GIVEN INFORMATION -

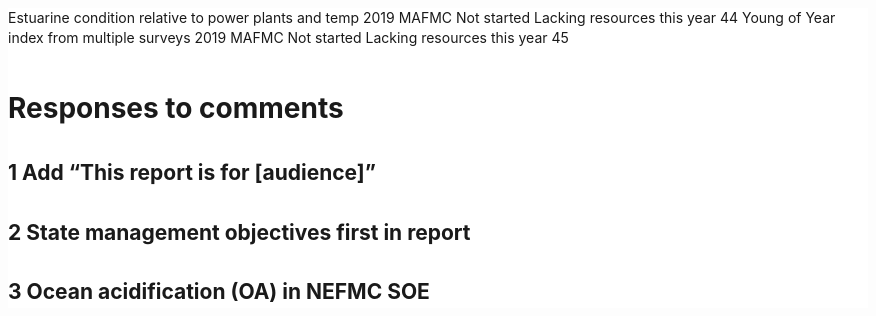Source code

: <td style="text-align:left;width: 5cm; ">
Estuarine condition relative to power plants and temp
</td>
<td style="text-align:right;width: 1cm; ">
2019
</td>
<td style="text-align:left;width: 2cm; ">
MAFMC
</td>
<td style="text-align:left;width: 5cm; ">
Not started
</td>
<td style="text-align:left;width: 2cm; ">
Lacking resources this year
</td>
<td style="text-align:left;">
44
</td>
</tr>
<tr>
<td style="text-align:left;width: 5cm; ">
Young of Year index from multiple surveys
</td>
<td style="text-align:right;width: 1cm; ">
2019
</td>
<td style="text-align:left;width: 2cm; ">
MAFMC
</td>
<td style="text-align:left;width: 5cm; ">
Not started
</td>
<td style="text-align:left;width: 2cm; ">
Lacking resources this year
</td>
<td style="text-align:left;">
45
</td>
</tr>
</tbody>
</table>

# Responses to comments

## 1 Add “This report is for \[audience\]”

## 2 State management objectives first in report

## 3 Ocean acidification (OA) in NEFMC SOE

INSTRUCTION - Each line of the listing above should be retyped exactly, with no pictures.

EXERCISE RESPONSE -
Source code

: <td style="text-align:left;width: 5cm; ">
Estuarine condition relative to power plants and temp
</td>
<td style="text-align:right;width: 1cm; ">
2019
</td>
<td style="text-align:left;width: 2cm; ">
MAFMC
</td>
<td style="text-align:left;width: 5cm; ">
Not started
</td>
<td style="text-align:left;width: 2cm; ">
Lacking resources this year
</td>
<td style="text-align:left;">
44
</td>
</tr>
<tr>
<td style="text-align:left;width: 5cm; ">
Young of Year index from multiple surveys
</td>
<td style="text-align:right;width: 1cm; ">
2019
</td>
<td style="text-align:left;width: 2cm; ">
MAFMC
</td>
<td style="text-align:left;width: 5cm; ">
Not started
</td>
<td style="text-align:left;width: 2cm; ">
Lacking resources this year
</td>
<td style="text-align:left;">
45
</td>
</tr>
</tbody>
</table>

# Responses to comments

## 1 Add “This report is for \[audience\]”

## 2 State management objectives first in report

## 3 Ocean acidification (OA) in NEFMC SOE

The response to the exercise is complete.